Les Suisses se sentiraient facilement insultés
Une majorité de 59% des répondants pense que la plupart des Suisses se sentent facilement insultés, contre 32% d’opinions opposées, et 9% d'absention.
Il n’y a pas beaucoup de différence par rapport à la moyenne nationale dans les différentes catégories analytiques, sauf entre régions linguistiques.
Les Suisses alémaniques sont les plus critiques. Ils sont 64% à trouver "plutôt" ou "tout à fait vrai" que leurs concitoyens se sentent trop facilement insultés. Les Suisses italiens sont 57% dans ce cas. Les Romands ne sont que 42% à soutenir cette assertion.
Droit d'offenser: un clivage politique, linguistique et de genre
La population est divisée sur la possibilité de dire ce que l'on veut même si cela peut offenser les autres.

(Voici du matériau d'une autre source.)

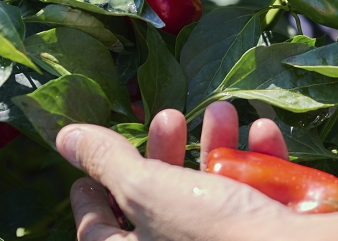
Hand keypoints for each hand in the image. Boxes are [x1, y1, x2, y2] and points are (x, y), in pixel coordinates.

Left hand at [57, 102, 317, 240]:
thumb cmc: (214, 233)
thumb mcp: (147, 189)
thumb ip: (107, 161)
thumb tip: (65, 138)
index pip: (100, 234)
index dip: (92, 196)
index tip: (91, 171)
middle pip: (160, 205)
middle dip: (166, 153)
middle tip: (168, 117)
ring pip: (213, 195)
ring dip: (218, 145)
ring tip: (224, 110)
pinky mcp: (272, 238)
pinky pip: (260, 200)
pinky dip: (263, 162)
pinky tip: (265, 132)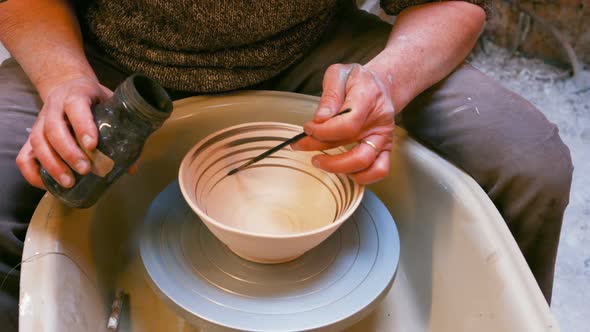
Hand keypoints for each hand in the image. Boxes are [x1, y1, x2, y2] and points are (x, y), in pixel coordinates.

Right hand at [16, 76, 112, 188]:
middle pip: (54, 128)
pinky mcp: (32, 136)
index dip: (83, 126)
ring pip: (38, 142)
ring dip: (52, 164)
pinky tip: (47, 184)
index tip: (93, 146)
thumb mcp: (110, 104)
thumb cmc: (94, 100)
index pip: (76, 107)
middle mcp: (54, 106)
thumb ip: (122, 130)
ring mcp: (40, 121)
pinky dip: (32, 172)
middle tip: (85, 169)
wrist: (67, 85)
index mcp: (76, 95)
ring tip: (69, 182)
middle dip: (69, 152)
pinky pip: (24, 155)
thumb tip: (131, 167)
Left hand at [291, 63, 394, 184]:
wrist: (377, 85)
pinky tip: (339, 168)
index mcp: (369, 99)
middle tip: (303, 146)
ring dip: (339, 169)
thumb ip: (329, 94)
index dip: (324, 131)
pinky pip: (378, 171)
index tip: (307, 128)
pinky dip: (358, 176)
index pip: (348, 124)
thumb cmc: (356, 81)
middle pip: (357, 154)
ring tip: (318, 160)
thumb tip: (320, 119)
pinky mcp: (384, 149)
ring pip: (367, 166)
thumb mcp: (339, 74)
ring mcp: (383, 139)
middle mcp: (380, 123)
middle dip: (327, 158)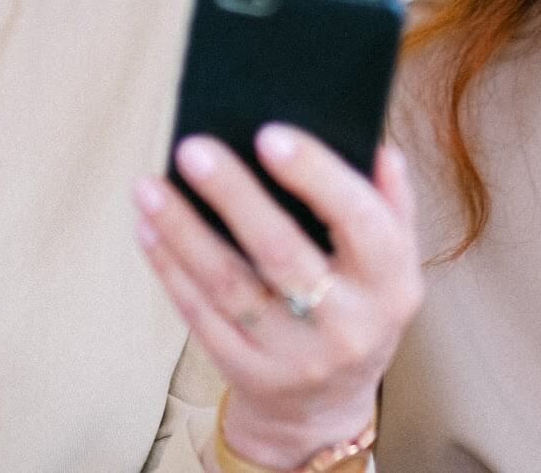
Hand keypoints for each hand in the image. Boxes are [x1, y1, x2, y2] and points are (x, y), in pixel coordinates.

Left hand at [134, 124, 421, 467]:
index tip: (269, 133)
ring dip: (183, 231)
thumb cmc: (358, 306)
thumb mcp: (393, 262)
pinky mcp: (246, 373)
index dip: (316, 175)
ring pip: (228, 286)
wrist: (328, 407)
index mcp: (389, 285)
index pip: (359, 222)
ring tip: (149, 186)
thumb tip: (378, 149)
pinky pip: (200, 316)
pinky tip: (147, 228)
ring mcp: (292, 357)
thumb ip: (390, 203)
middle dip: (234, 196)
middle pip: (282, 253)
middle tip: (193, 149)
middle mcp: (345, 325)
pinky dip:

Une courte majorité s'y oppose (52%), avec une proportion importante de la population qui y est favorable (46%).
La question divise nettement les genres: les femmes sont opposées (61%) en proportion plus haute que la moyenne nationale, tandis que les hommes sont majoritairement favorables (56%).
L’opinion varie aussi entre les régions linguistiques: une majorité des Suisses alémaniques y est opposé (54%), les Suisses italiens sont divisés avec 47% de pour et de contre et 6% qui ne se prononce pas, tandis que les Romands y sont favorables (54%).
Parmi les partisans de l’UDC, il y a une forte majorité favorable à la liberté de dire ce qu’on veut, les personnes sans affiliation politique sont divisées, tandis que les partisans des autres partis sont majoritairement opposés.
Opinions politiques
Moins d’un tiers (31%) de la population évite souvent de parler de ses opinions politiques, et 68% ne voient pas de problème à leur expression.
Cette proportion se retrouve presque dans toutes les catégories, excepté parmi les étrangers, qui évitent beaucoup plus souvent (50% des répondants) d'en parler.